Another experiment was tried just mixing the oil/alcohol with the seeds and consuming all of it after allowing to soak for around 6h. There were definitely more lsa-like physical effects present with this - I assume due to the cinnamon oil not reaching the alks that are buried deep within the powdered particles. or other component of illness-induction present in seeds is less water soluble than psychoactives. either way, the making tea part is not the thing that changes the pharmacology of it, and neither be the adding a small amount of alcohol to it. its definitely the aldehydes, though whether it's enzyme inhibition or chemical interaction is still up in the air, but what I say is skeptics should consider trying for themselves, rather than posting presumptively in the name of...cultural-information-bias which informs decisions such as being skeptical of new ideas, despite how there's someone who doesn't sound too terribly off his rocker saying, "hey this works". also I am not a vendor of ethnobotanicals or anything, just an interested experimenter.

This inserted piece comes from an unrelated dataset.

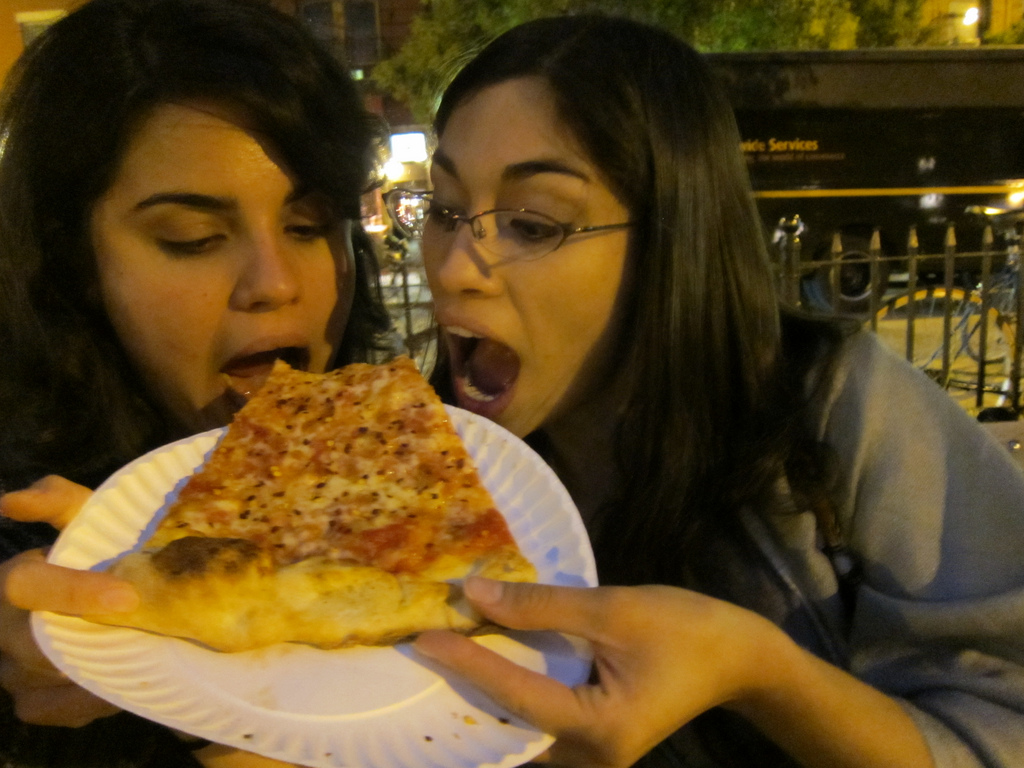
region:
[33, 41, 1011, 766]
two girls eating a pizza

experiments with german chamomile oil were also awesome, albeit having a definite (chamomile-like) sedative component. Similar feel overall to cinnamon adduct. Also similar to one another in many ways regarding physical effect and psychological effect were the chemically related benzaldehydes. Benzaldehyde produced more nausea and strange digestive effects (pooping funny textures way too frequently throughout trip) and somewhat very mild visual effects, mostly subjective feelings like increased appreciation of art. Vanillin (3-meo-4-oh-benzaldehyde) substantially weakened the effect of the seed tea, with 5 seeds' worth being ineffective, 10 being very very subtle, and 15 seeds worth being still mild, with the only noticeable effects being a sour mood and much more vivid colors than usual, but not in an impressive or necessarily positive way. Cumin tincture containing cuminaldehyde (4-isopropyl-benzaldehyde) was substantially more effective, with small amounts leading to a profound loosening of the atoms. 5 seeds had things definitely rubbery. I was curious to pursue that one further, and there has been a vast multitude of different ideas going on lately which have kept me distracted so far.
Anyway, these mixtures of lysergic acid amides-containing-seeds with aldehyde-containing-plant-extracts each have a different set of pharmacological effects from one another, and this is according to a group consisting of 3-5 friends, so it's looking good for this idea. If only more people would TRY it...there would be fewer skeptics. And so far the best ones are cinnamon (for fans of awesome vibes) and cumin (for fans of visual effects). Though you'll have to make your own cumin tincture.